Considering the author's goal of exploring social and cultural aspects of diabetes among the Pima through the limited lens of pregnant women, the book makes a compelling case for recognizing the complex connection between medicine and culture without laying excessive blame on any single factor or constituency. According to her view, neither genetic disposition, quality of medical care, or Pima dietary behavior is wholly responsible. Honest and productive approaches should view all such factors as interrelated and situated in a broader contextual framework. One example is the tendency for Pima women, including conscientious diabetic women, to abundantly serve and eat fry bread, a highly fatty and caloric flatbread that in contemporary times became a trademark American Indian food in the Southwest and elsewhere. As the author points out, people do not serve and eat fry bread because they think it is healthy. They do so because it is a cultural symbol of such important values as comfort, status, and ethnicity. Another example may be found in the ineffectiveness of medical practitioners' efforts to educate the Pima community about what it means to be at risk of contracting or to have diabetes. Although the medical framework that identifies risk as statistical and the disease in terms of numerical scales may be natural to the health provider community, it is largely foreign to Pima thinking. It is a form of characterization that, while accurate, also may lead to patient reinterpretation and counterproductive behavior.

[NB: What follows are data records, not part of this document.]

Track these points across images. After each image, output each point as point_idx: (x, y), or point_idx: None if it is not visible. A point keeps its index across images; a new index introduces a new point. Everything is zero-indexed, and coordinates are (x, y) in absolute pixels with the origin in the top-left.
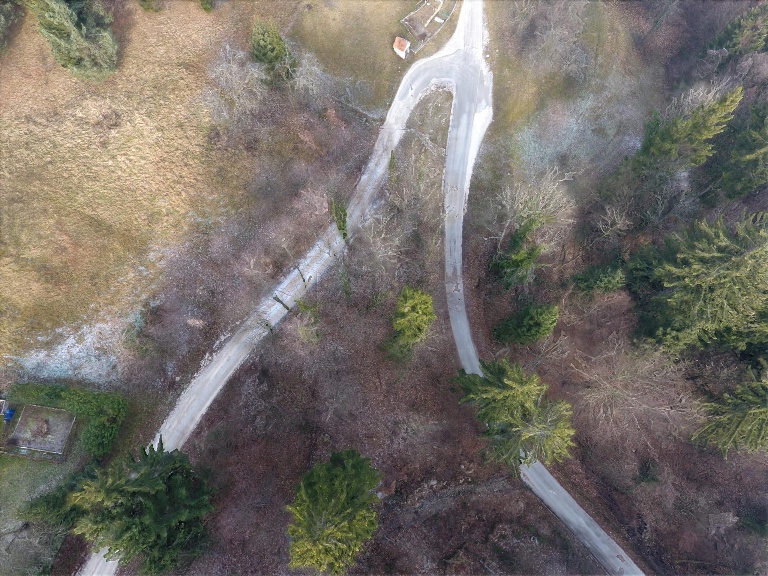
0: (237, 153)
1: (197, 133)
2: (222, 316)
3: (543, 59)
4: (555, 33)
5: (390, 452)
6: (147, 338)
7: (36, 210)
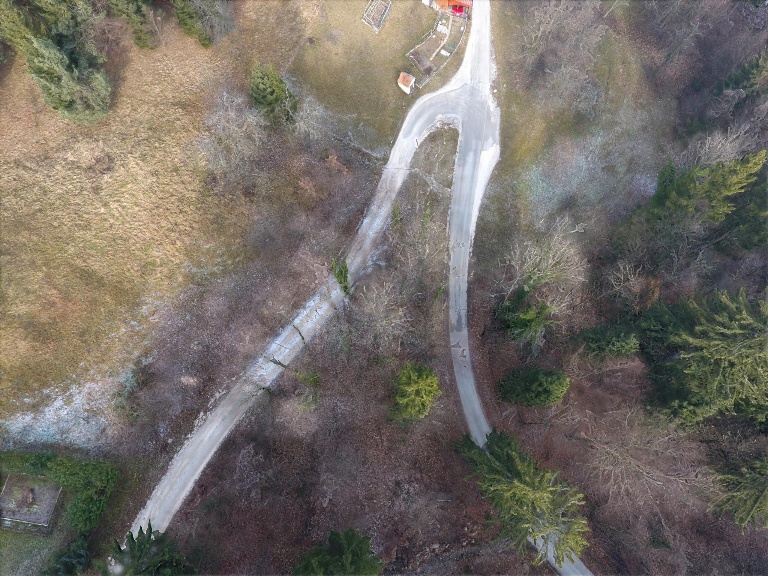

This highly accessible book makes an important contribution to the literature regarding diabetes among the Pima and, more broadly, regarding chronic non-transmissible diseases in indigenous populations. The emergence of overweight and obesity, diabetes, and cardiovascular disease as ubiquitous health problems in developing societies globally is an insidious problem for healthcare. It also presents a special challenge for indigenous societies in Brazil and other South American countries, where recent socioeconomic transformations are rapidly affecting nutrition profiles. No less in those indigenous societies than among the Pima of the United States, effective strategies for preventing diseases related to diet and behavior are often particularly elusive because local economic and sociocultural realities may differ starkly from those which predominate in surrounding national societies and in the medical communities that serve them. Smith-Morris' treatment of diabetes among pregnant Pima women makes the important point that in such contexts, causal factors are extremely complex and that recognizing that fact may make addressing them in specific local contexts more attainable. Although the scope of the book is narrower than the title implies, it is a revealing local case study with global relevance in the fields of public health, medical healthcare, anthropology, and indigenous studies.